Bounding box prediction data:
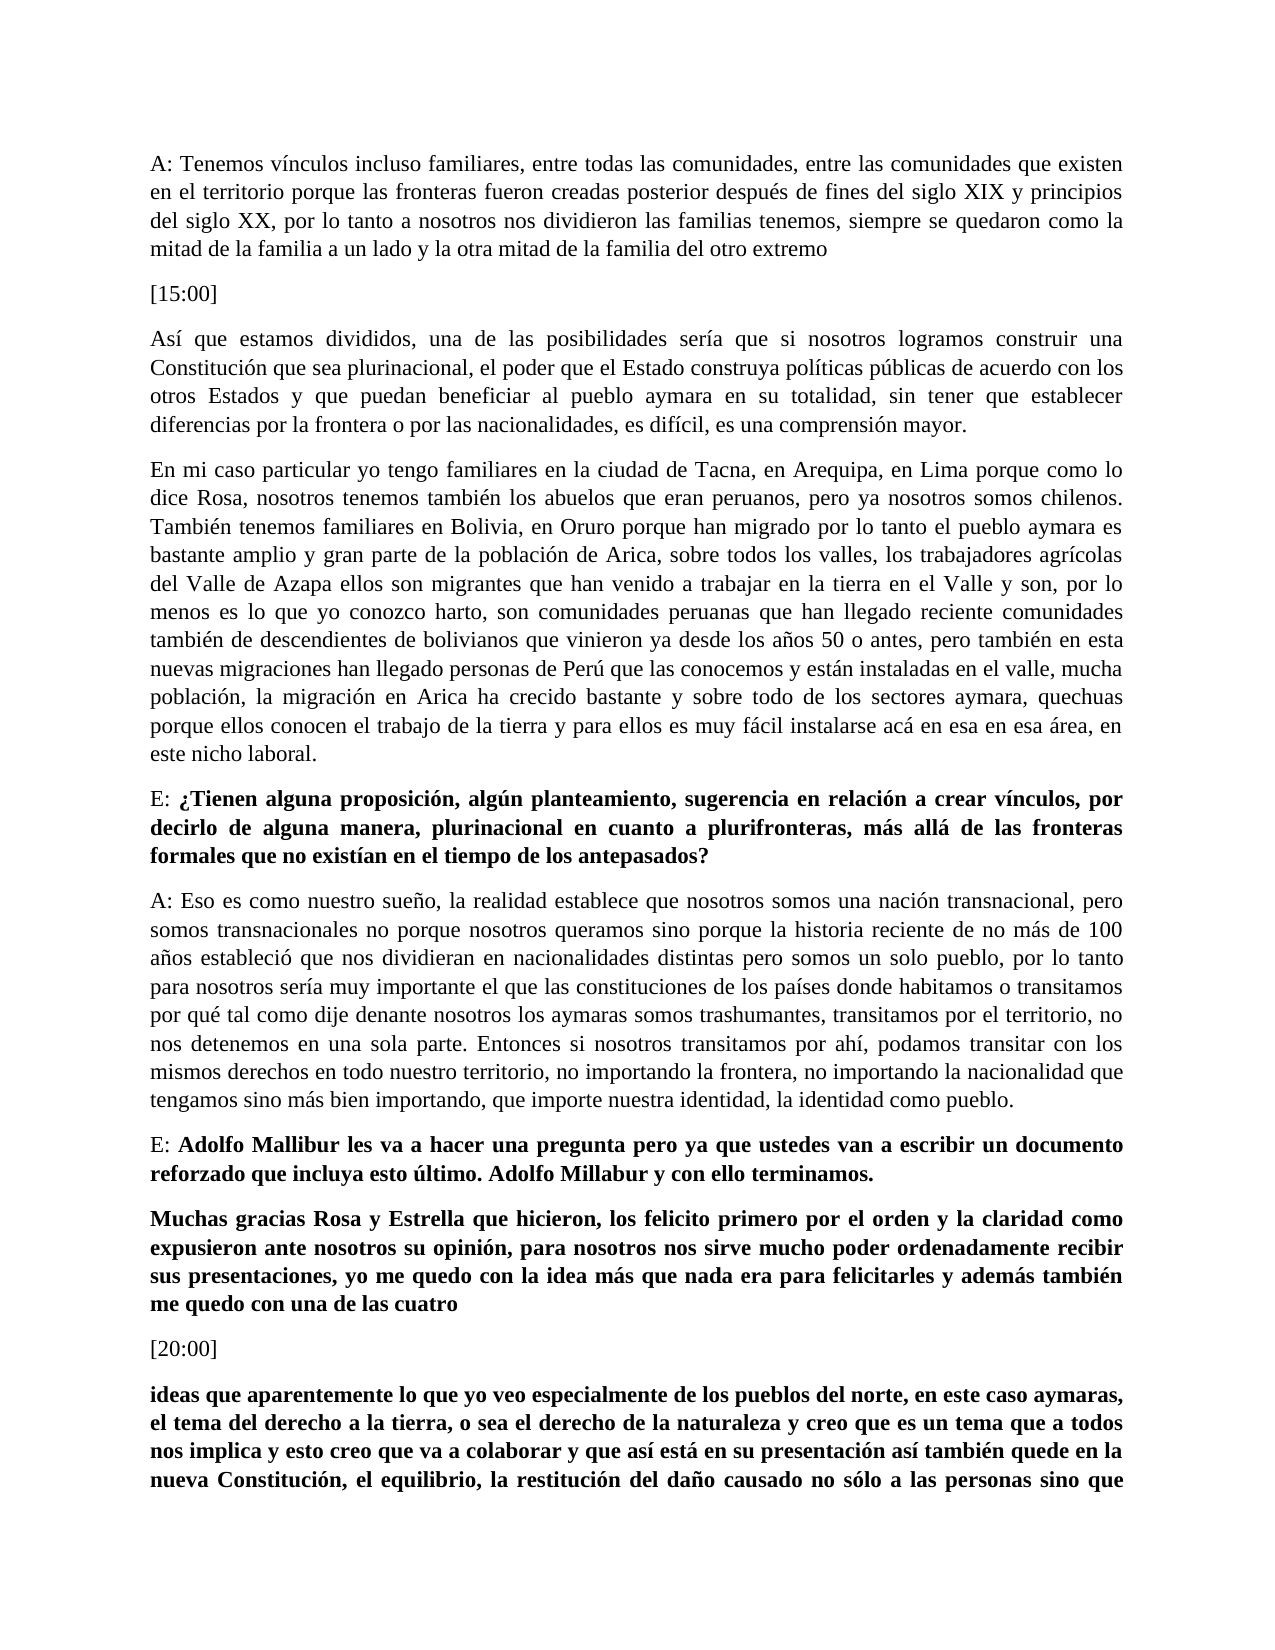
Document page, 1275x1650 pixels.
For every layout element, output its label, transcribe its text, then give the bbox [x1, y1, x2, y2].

text Así que estamos divididos, una de las posibilidades sería que si nosotros logramos construir una Constitución que sea plurinacional, el poder que el Estado construya políticas públicas de acuerdo con los otros Estados y que puedan beneficiar al pueblo aymara en su totalidad, sin tener que establecer diferencias por la frontera o por las nacionalidades, es difícil, es una comprensión mayor. [150, 326, 1125, 437]
text E: ¿Tienen alguna proposición, algún planteamiento, sugerencia en relación a crear vínculos, por decirlo de alguna manera, plurinacional en cuanto a plurifronteras, más allá de las fronteras formales que no existían en el tiempo de los antepasados? [150, 785, 1125, 869]
text A: Eso es como nuestro sueño, la realidad establece que nosotros somos una nación transnacional, pero somos transnacionales no porque nosotros queramos sino porque la historia reciente de no más de 100 años estableció que nos dividieran en nacionalidades distintas pero somos un solo pueblo, por lo tanto para nosotros sería muy importante el que las constituciones de los países donde habitamos o transitamos por qué tal como dije denante nosotros los aymaras somos trashumantes, transitamos por el territorio, no nos detenemos en una sola parte. Entonces si nosotros transitamos por ahí, podamos transitar con los mismos derechos en todo nuestro territorio, no importando la frontera, no importando la nacionalidad que tengamos sino más bien importando, que importe nuestra identidad, la identidad como pueblo. [150, 887, 1125, 1113]
text [15:00] [150, 280, 1125, 307]
text A: Tenemos vínculos incluso familiares, entre todas las comunidades, entre las comunidades que existen en el territorio porque las fronteras fueron creadas posterior después de fines del siglo XIX y principios del siglo XX, por lo tanto a nosotros nos dividieron las familias tenemos, siempre se quedaron como la mitad de la familia a un lado y la otra mitad de la familia del otro extremo [150, 150, 1125, 262]
text E: Adolfo Mallibur les va a hacer una pregunta pero ya que ustedes van a escribir un documento reforzado que incluya esto último. Adolfo Millabur y con ello terminamos. [150, 1132, 1125, 1186]
text Muchas gracias Rosa y Estrella que hicieron, los felicito primero por el orden y la claridad como expusieron ante nosotros su opinión, para nosotros nos sirve mucho poder ordenadamente recibir sus presentaciones, yo me quedo con la idea más que nada era para felicitarles y además también me quedo con una de las cuatro [150, 1205, 1125, 1317]
text [20:00] [150, 1336, 1125, 1362]
text En mi caso particular yo tengo familiares en la ciudad de Tacna, en Arequipa, en Lima porque como lo dice Rosa, nosotros tenemos también los abuelos que eran peruanos, pero ya nosotros somos chilenos. También tenemos familiares en Bolivia, en Oruro porque han migrado por lo tanto el pueblo aymara es bastante amplio y gran parte de la población de Arica, sobre todos los valles, los trabajadores agrícolas del Valle de Azapa ellos son migrantes que han venido a trabajar en la tierra en el Valle y son, por lo menos es lo que yo conozco harto, son comunidades peruanas que han llegado reciente comunidades también de descendientes de bolivianos que vinieron ya desde los años 50 o antes, pero también en esta nuevas migraciones han llegado personas de Perú que las conocemos y están instaladas en el valle, mucha población, la migración en Arica ha crecido bastante y sobre todo de los sectores aymara, quechuas porque ellos conocen el trabajo de la tierra y para ellos es muy fácil instalarse acá en esa en esa área, en este nicho laboral. [150, 456, 1125, 767]
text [150, 1381, 1125, 1492]
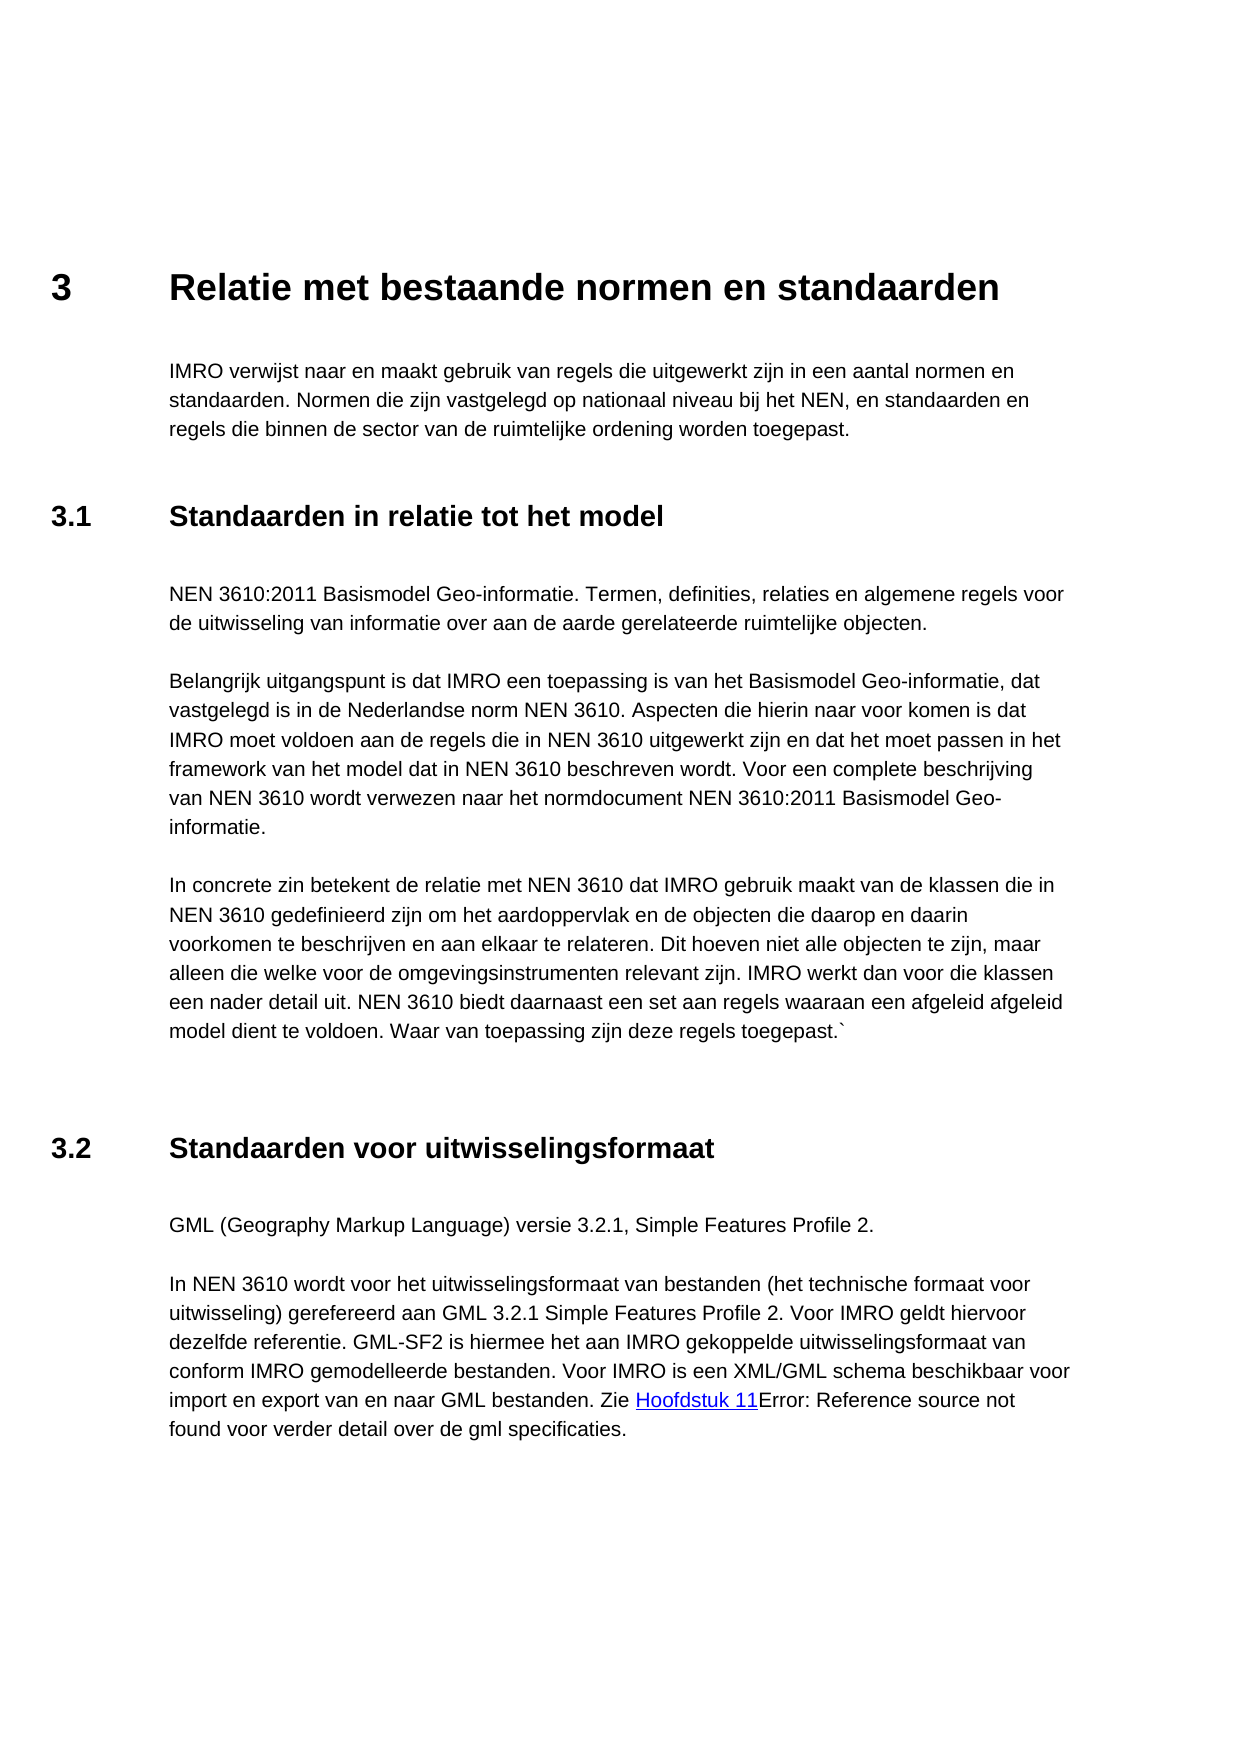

◆ About this task:
Make an exact copy of every entry above, minus the images.

◆ Problem solution:
Document page, 1275x1650 pixels.
For every layout element, output its label, transcribe its text, then give the bbox [x1, y1, x2, y2].

text Así que estamos divididos, una de las posibilidades sería que si nosotros logramos construir una Constitución que sea plurinacional, el poder que el Estado construya políticas públicas de acuerdo con los otros Estados y que puedan beneficiar al pueblo aymara en su totalidad, sin tener que establecer diferencias por la frontera o por las nacionalidades, es difícil, es una comprensión mayor. [150, 326, 1125, 437]
text E: ¿Tienen alguna proposición, algún planteamiento, sugerencia en relación a crear vínculos, por decirlo de alguna manera, plurinacional en cuanto a plurifronteras, más allá de las fronteras formales que no existían en el tiempo de los antepasados? [150, 785, 1125, 869]
text A: Eso es como nuestro sueño, la realidad establece que nosotros somos una nación transnacional, pero somos transnacionales no porque nosotros queramos sino porque la historia reciente de no más de 100 años estableció que nos dividieran en nacionalidades distintas pero somos un solo pueblo, por lo tanto para nosotros sería muy importante el que las constituciones de los países donde habitamos o transitamos por qué tal como dije denante nosotros los aymaras somos trashumantes, transitamos por el territorio, no nos detenemos en una sola parte. Entonces si nosotros transitamos por ahí, podamos transitar con los mismos derechos en todo nuestro territorio, no importando la frontera, no importando la nacionalidad que tengamos sino más bien importando, que importe nuestra identidad, la identidad como pueblo. [150, 887, 1125, 1113]
text [15:00] [150, 280, 1125, 307]
text A: Tenemos vínculos incluso familiares, entre todas las comunidades, entre las comunidades que existen en el territorio porque las fronteras fueron creadas posterior después de fines del siglo XIX y principios del siglo XX, por lo tanto a nosotros nos dividieron las familias tenemos, siempre se quedaron como la mitad de la familia a un lado y la otra mitad de la familia del otro extremo [150, 150, 1125, 262]
text E: Adolfo Mallibur les va a hacer una pregunta pero ya que ustedes van a escribir un documento reforzado que incluya esto último. Adolfo Millabur y con ello terminamos. [150, 1132, 1125, 1186]
text Muchas gracias Rosa y Estrella que hicieron, los felicito primero por el orden y la claridad como expusieron ante nosotros su opinión, para nosotros nos sirve mucho poder ordenadamente recibir sus presentaciones, yo me quedo con la idea más que nada era para felicitarles y además también me quedo con una de las cuatro [150, 1205, 1125, 1317]
text [20:00] [150, 1336, 1125, 1362]
text En mi caso particular yo tengo familiares en la ciudad de Tacna, en Arequipa, en Lima porque como lo dice Rosa, nosotros tenemos también los abuelos que eran peruanos, pero ya nosotros somos chilenos. También tenemos familiares en Bolivia, en Oruro porque han migrado por lo tanto el pueblo aymara es bastante amplio y gran parte de la población de Arica, sobre todos los valles, los trabajadores agrícolas del Valle de Azapa ellos son migrantes que han venido a trabajar en la tierra en el Valle y son, por lo menos es lo que yo conozco harto, son comunidades peruanas que han llegado reciente comunidades también de descendientes de bolivianos que vinieron ya desde los años 50 o antes, pero también en esta nuevas migraciones han llegado personas de Perú que las conocemos y están instaladas en el valle, mucha población, la migración en Arica ha crecido bastante y sobre todo de los sectores aymara, quechuas porque ellos conocen el trabajo de la tierra y para ellos es muy fácil instalarse acá en esa en esa área, en este nicho laboral. [150, 456, 1125, 767]
text [150, 1381, 1125, 1492]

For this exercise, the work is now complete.